Information shown:
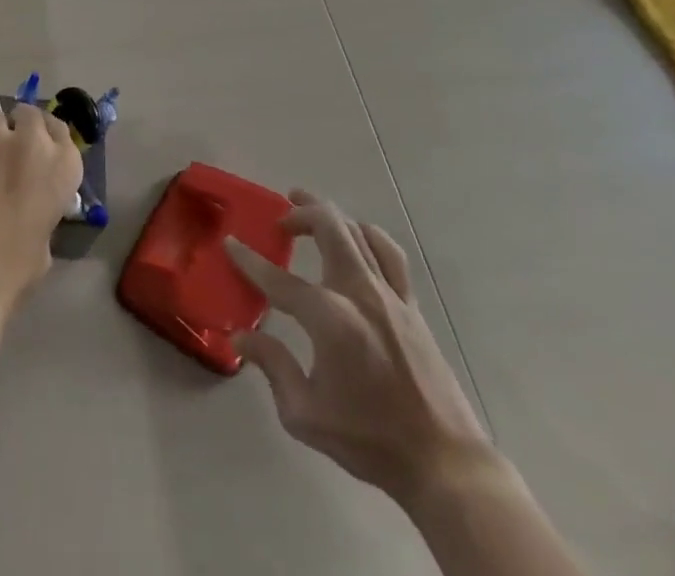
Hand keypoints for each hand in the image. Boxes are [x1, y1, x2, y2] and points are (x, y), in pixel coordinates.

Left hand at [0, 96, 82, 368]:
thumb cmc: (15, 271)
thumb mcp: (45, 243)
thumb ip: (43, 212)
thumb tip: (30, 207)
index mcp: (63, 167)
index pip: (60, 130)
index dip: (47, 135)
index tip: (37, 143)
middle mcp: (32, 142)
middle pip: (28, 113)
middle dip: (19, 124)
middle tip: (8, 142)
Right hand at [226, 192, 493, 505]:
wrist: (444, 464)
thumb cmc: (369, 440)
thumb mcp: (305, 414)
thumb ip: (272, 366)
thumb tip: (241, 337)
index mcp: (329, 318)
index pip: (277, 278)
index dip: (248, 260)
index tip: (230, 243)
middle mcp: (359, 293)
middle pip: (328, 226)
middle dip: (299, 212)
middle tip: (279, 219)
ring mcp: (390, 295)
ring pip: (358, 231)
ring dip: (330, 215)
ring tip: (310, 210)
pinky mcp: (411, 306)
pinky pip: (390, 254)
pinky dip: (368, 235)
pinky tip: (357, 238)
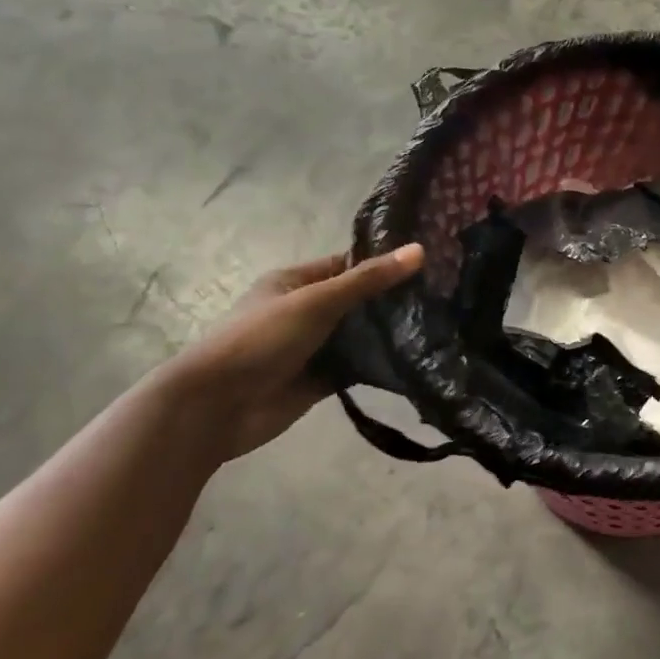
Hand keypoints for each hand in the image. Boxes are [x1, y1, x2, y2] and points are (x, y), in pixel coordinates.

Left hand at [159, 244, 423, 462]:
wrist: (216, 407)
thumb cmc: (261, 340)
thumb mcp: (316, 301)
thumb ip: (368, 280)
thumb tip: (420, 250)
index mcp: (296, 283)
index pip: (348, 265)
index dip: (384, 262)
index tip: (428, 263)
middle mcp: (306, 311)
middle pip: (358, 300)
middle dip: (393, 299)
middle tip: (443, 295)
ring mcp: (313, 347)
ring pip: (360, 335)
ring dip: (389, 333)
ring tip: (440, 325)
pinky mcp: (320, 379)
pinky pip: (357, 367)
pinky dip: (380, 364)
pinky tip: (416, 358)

* * *

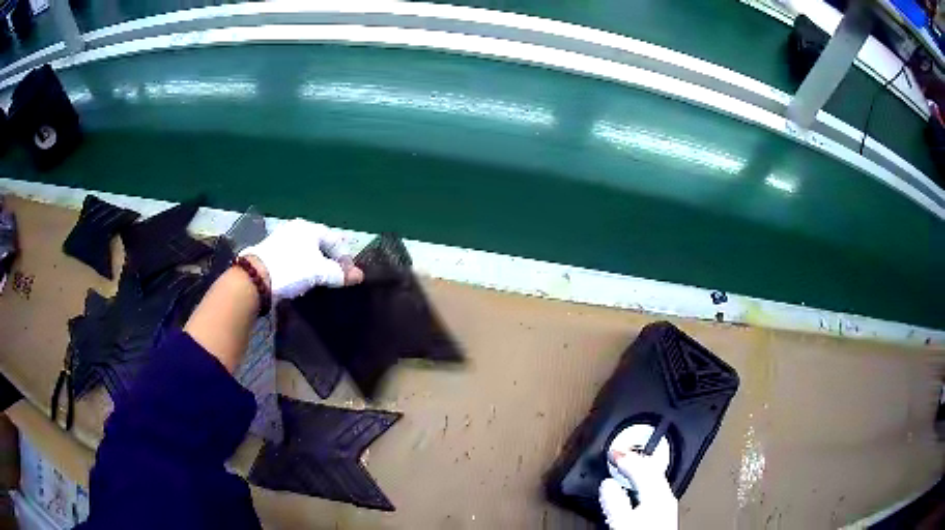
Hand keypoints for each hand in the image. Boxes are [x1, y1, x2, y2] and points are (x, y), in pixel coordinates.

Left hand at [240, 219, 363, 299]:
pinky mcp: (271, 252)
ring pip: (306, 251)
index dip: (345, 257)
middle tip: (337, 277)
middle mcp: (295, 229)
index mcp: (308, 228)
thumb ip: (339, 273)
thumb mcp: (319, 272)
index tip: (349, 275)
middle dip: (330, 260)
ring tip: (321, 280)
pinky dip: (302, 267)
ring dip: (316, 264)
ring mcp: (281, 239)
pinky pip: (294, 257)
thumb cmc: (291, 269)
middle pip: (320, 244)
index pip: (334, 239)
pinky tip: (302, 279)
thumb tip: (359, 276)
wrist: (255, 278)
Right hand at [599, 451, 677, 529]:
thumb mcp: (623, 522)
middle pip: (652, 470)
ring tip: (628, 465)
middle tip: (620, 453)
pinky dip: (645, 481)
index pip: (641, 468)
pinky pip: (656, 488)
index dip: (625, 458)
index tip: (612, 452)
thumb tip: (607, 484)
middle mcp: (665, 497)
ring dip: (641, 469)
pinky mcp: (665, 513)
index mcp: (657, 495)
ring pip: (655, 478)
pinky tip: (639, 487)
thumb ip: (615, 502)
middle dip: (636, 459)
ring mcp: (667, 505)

Activity: Only the lines above starting at the line that holds "ring mcp: (313, 347)" and ending at the line that holds "pinky tip: (416, 358)" are to be repeated, exactly and in full.

Written response:
ring mcp: (313, 347)
ring pip: (360, 335)
ring dip: (389, 333)
ring tip: (440, 325)
pinky mcp: (320, 379)
pinky pip: (357, 367)
pinky dip: (380, 364)
pinky tip: (416, 358)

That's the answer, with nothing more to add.